Un autre problème est que les satellites construits deviennent de plus en plus volumineux. Observé à l’œil nu, un satellite de 100 mètres carrés est aussi brillant que les étoiles les plus brillantes du ciel observables à l’œil nu, selon l’expert. Or, pour répondre aux besoins de connectivité en matière d’IA, des satellites de 3 000 mètres carrés sont prévus d’être construits selon certains scénarios hypothétiques. Ces gros appareils pourraient être aussi brillants que des planètes et pourraient augmenter les risques de faux positifs dans les observations astronomiques.
Une option pour pallier les impacts sur les télescopes spatiaux serait de déployer les satellites à des altitudes plus basses, mais cela pourrait, selon certaines hypothèses, affecter la couche d’ozone. Une autre serait de lancer moins de satellites, mais cela est peu probable étant donné la croissance des demandes et la montée de la concurrence entre les fournisseurs internet. D’après l’étude, le réseau Starlink ne devrait représenter que 10 % de l’ensemble des satellites en orbite au cours des prochaines décennies.

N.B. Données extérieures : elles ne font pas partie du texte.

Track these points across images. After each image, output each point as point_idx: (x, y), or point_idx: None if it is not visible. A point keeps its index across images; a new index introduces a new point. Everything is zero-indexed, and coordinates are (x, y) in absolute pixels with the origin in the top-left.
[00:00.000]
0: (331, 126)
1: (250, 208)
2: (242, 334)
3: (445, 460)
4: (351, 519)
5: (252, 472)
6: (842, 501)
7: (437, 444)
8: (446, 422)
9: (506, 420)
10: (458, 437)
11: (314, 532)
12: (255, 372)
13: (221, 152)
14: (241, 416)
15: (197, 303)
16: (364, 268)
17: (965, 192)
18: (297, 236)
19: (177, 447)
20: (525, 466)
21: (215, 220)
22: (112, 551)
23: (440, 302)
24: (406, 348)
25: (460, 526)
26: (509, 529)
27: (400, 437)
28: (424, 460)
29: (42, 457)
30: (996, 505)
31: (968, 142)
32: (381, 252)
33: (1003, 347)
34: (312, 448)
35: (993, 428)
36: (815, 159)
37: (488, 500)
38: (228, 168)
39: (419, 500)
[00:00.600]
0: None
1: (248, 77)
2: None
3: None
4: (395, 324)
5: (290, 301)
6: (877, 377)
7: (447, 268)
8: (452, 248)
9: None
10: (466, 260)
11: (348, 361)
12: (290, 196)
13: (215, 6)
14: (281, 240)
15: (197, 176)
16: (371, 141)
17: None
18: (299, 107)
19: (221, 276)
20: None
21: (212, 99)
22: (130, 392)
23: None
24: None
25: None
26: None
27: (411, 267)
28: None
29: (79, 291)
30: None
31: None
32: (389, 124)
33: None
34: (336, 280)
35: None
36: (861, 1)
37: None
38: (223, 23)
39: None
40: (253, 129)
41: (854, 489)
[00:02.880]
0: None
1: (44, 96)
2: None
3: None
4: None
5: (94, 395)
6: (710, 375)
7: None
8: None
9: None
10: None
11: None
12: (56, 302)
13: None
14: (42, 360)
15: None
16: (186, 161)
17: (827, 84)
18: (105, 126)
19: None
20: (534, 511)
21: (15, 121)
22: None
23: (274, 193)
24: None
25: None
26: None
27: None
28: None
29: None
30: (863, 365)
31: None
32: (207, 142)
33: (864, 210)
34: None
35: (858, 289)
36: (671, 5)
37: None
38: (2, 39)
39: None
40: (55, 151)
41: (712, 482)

Les résultats de l’étude soulignent le besoin de réglementations plus strictes quant au déploiement des appareils en orbite. En attendant, les entreprises de satellites devraient contribuer à atténuer leurs impacts en fournissant par exemple aux exploitants de télescopes spatiaux des informations précises sur leurs positions, leurs orientations et la couleur de leurs satellites, conclut Borlaff.